→ 작업 지시:
[1] 아래 갭 락 발췌문에 비추어 (a), (b), (c) 각 진술이 맞는지 예 또는 아니요로 판단하고, 근거가 되는 발췌문의 문구를 그대로 인용하세요. (a) InnoDB에서 공유 갭 락과 배타 갭 락은 서로 충돌한다. (b) 갭 락의 유일한 목적은 다른 트랜잭션이 해당 갭에 삽입하는 것을 막는 것이다. (c) 갭 락은 실제로 존재하는 데이터에 select * for update 쿼리를 실행해서 발생했다.
[2] 아래 갭 락 발췌문에 따르면, 두 트랜잭션이 같은 위치에 락을 소유한 것처럼 보이는 의문에 대한 답은 어디에서 확인할 수 있습니까?
[3] 아래 갭 락 발췌문의 마지막 문장 다음에 이어질 내용을 작성하세요.

여기서 한가지 의문이 들 수 도 있는데, 두 트랜잭션이 보유중인 락이 베타적 락(lock_mode : X)이라는 점입니다. 일반적으로 베타적 락은 동시에 소유할수 없다고 알고 있는데, 로그엔 두 트랜잭션이 동일한 위치에 베타적 락을 소유하고 있는것으로 보입니다. 여기에 대한 답은 MySQL의 공식문서에서 확인해 볼 수 있습니다.

MySQL 공식문서 - Gap lock
Gap locks in InnoDB are “purely inhibitive”, which means that their only purpose is to prevent other transactions from inserting to the gap. Gap locks can co-exist. A gap lock taken by one transaction does not prevent another transaction from taking a gap lock on the same gap. There is no difference between shared and exclusive gap locks. They do not conflict with each other, and they perform the same function.

갭 락(gap lock)의 경우 여러 트랜잭션이 동일한 갭에 대해 갭락을 가질 수 있으며, 충돌하지 않는다고 설명하고 있습니다. 이러한 의문점이 해소가 된다면 위의 로그를 통해 데드락의 발생원인을 명확히 파악할 수 있습니다.

실제로 존재하지 않는 데이터에 대해 select * for update를 쿼리를 날려 갭락이 발생했으며, 갭락은 여러 트랜잭션에서 공존할 수 있기 때문에 두 트랜잭션이 동시에 획득한 상태가 됩니다.

→ 제공 데이터:

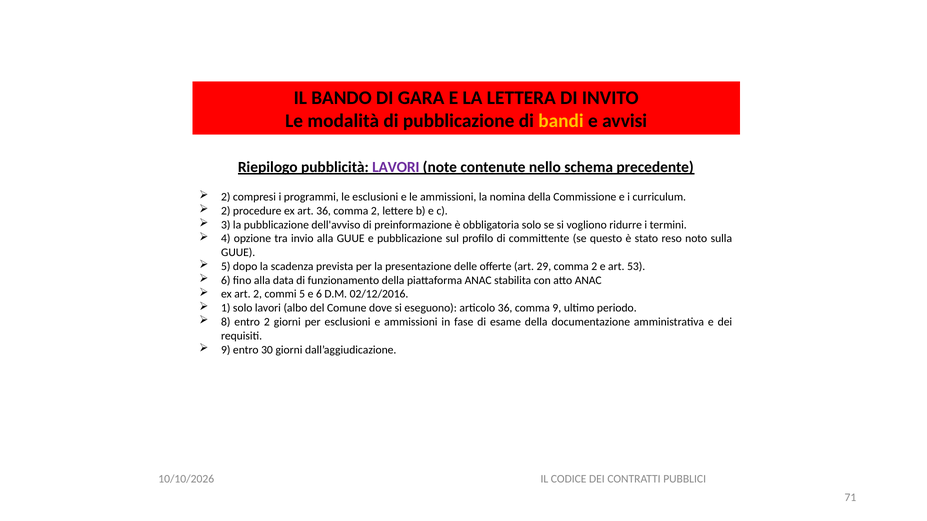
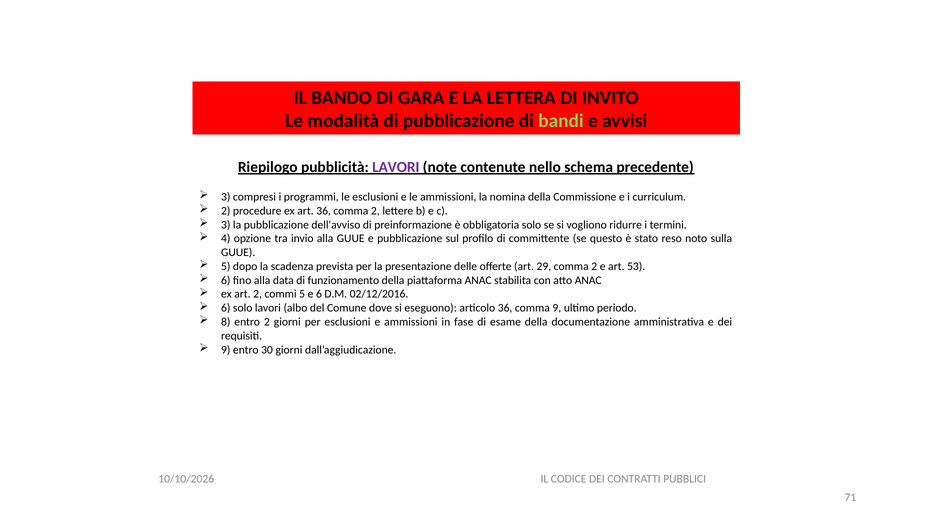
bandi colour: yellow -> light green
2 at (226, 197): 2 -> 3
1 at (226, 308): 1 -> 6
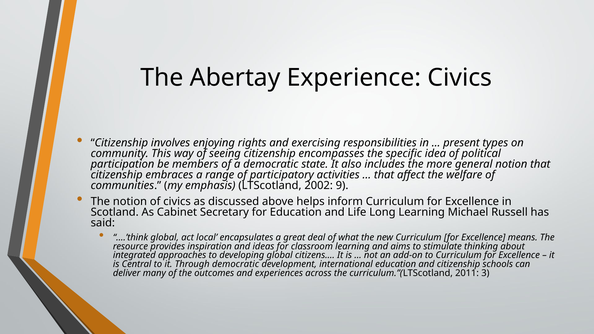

→ 답변:
[1]
(a) 아니요: "There is no difference between shared and exclusive gap locks. They do not conflict with each other, and they perform the same function."
(b) 예: "their only purpose is to prevent other transactions from inserting to the gap"
(c) 아니요: "실제로 존재하지 않는 데이터에 대해 select * for update를 쿼리를 날려 갭락이 발생했으며"

[2] MySQL의 공식문서에서 확인할 수 있습니다.

[3]
이때 각 트랜잭션은 이후 삽입쿼리를 위해 삽입 의도 락(insert intention lock)을 획득하려 하는데 이는 갭락과 호환되지 않기 때문에 두 트랜잭션이 서로의 갭 락을 기다리게 되고, 트랜잭션이 끝나지 않으므로 gap lock을 획득하지 못한 상태가 유지되며 데드락이 발생하게 된 것 입니다.

단순히 Gap lock으로 인한 데드락을 없애기 위해서는 Repeatable Read격리수준을 사용해 Gap락을 명시적으로 사용하지 않도록 하면 됩니다. Repeatable Read 격리수준에서는 트랜잭션이 시작될 때 읽은 데이터가 트랜잭션이 종료될 때까지 변경되지 않음을 보장합니다.

이를 위해서는 다른 트랜잭션이 특정 간격에 데이터를 삽입 하지 않음이 보장되어야 하는데, MySQL에서는 이를 갭락으로 해결합니다.

때문에 Read Committed 격리수준을 사용하면 갭 락의 사용을 명시적으로 해제할 수 있습니다. 다만 binary log format을 row로 설정하는 등의 격리수준 하향에 따른 부수효과에 대한 대응도 염두에 두어야 합니다.

Synchronized 키워드 사용

하지만 select ... for update는 Read Committed 레벨에서 어떠한 잠금도 발생시키지 않기때문에, 여전히 중복된 값을 삽입하여 DataIntegrityViolationException을 발생시키게 됩니다. 또한 Repeatable Read 레벨에서는 앞서 보았던 바와 같이 Deadlock을 발생시켰습니다.

애플리케이션 레벨에서 완전히 로직을 제어하기 위해 validation로직을 구현한 것이니 분산락을 활용하거나, synchronized 키워드를 사용하는것이었는데, 현재는 단일 노드에서 발생하는 동시성 처리가 주된 관심사이기에 synchronized 키워드를 통해 애플리케이션 레벨의 락을 잡는것이 좋겠다는 생각도 들었습니다.

하지만 @Synchronized와 @Transactional을 같이 사용하는 경우 몇가지 잠재적인 문제가 발생합니다.

트랜잭션 전파 문제:
- @Synchronized는 메소드 진입 시점에 락을 획득하고 메소드 종료 시점에 락을 해제합니다.
- @Transactional은 실제로는 프록시를 통해 동작하며, 메소드 호출 전에 트랜잭션을 시작하고 메소드 완료 후 커밋/롤백합니다.
- 이 두 어노테이션의 순서와 동작 방식의 차이로 인해 의도한 대로 동작하지 않을 수 있습니다.
동시성 제어 수준의 불일치:
- @Synchronized는 JVM 레벨의 동시성을 제어합니다.
- @Transactional은 데이터베이스 레벨의 트랜잭션을 제어합니다.
- 두 레벨의 동시성 제어를 혼용하면 복잡성이 증가하고 예상치 못한 동작이 발생할 수 있습니다.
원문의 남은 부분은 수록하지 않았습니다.